# P229 SAS Gen 2 with Tac Rail?



## midlifecrisis (Jul 16, 2011)

I've narrowed my search down to either the P229 Enhanced Elite or SAS Gen 2 both in 40 caliber. Today I looked at guns at Buds and I saw them selling a P229 SAS Gen 2 with a Tac Rail for $863. Since they give the Sig model # as E29-40-SAS2B I assume it's not a rail but I want to make sure before giving them my money. I called their CS and the guy there said that as far as he could tell it did have a rail. I would appreciate your thoughts.


----------



## VAMarine (Dec 25, 2008)

Got a link to the gun @ Budswebsite? As far as I know, the SAS models do not have rails.


----------



## midlifecrisis (Jul 16, 2011)

VAMarine- Here's the link...

Sig Sauer Black 12 + 1 Round 40 S&W Generation 2 w/Tac Rail/ SHIPS FREE


----------



## VAMarine (Dec 25, 2008)

the link didn't work but I found the item.

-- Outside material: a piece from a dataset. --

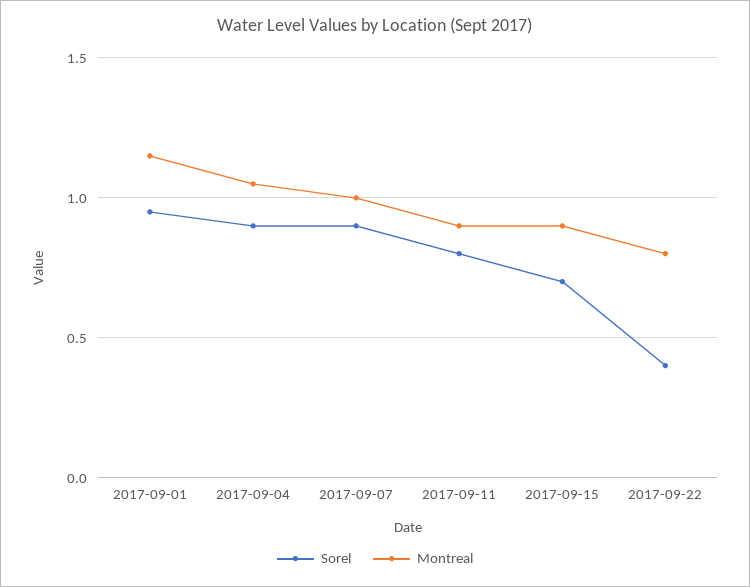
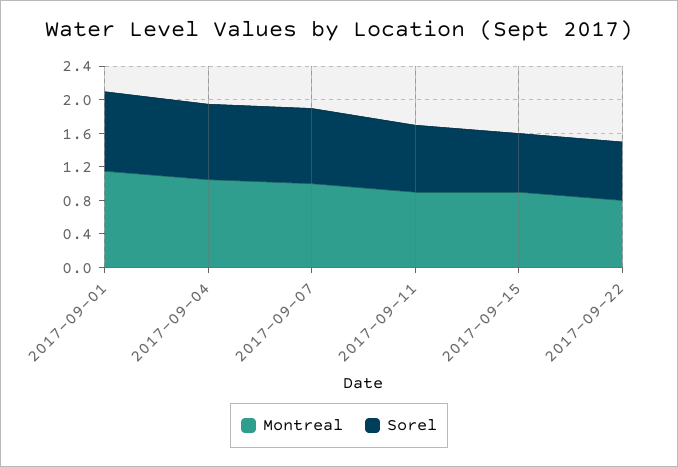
Sorel, 2017-09-22: 0.4 -> 0.7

Could be that the item was a special run/order etc. I'd make damn sure that the sales person had that item in his hand and that in the event that the gun is not as described that they would take it back.


----------



## bearone2 (Aug 27, 2011)

no rail, guaranteed, i have one.


----------



## midlifecrisis (Jul 16, 2011)

bearone2 said:


> no rail, guaranteed, i have one.


Thanks everyone for your help. Buds said that the gun didn't have a rail (the picture was a stock picture) so I bought it NIB. A few days later it came. I felt like my first date when I saw her...no rail and smooth and sassy. I've put around 600 rounds since then and it is absolutely perfect.


----------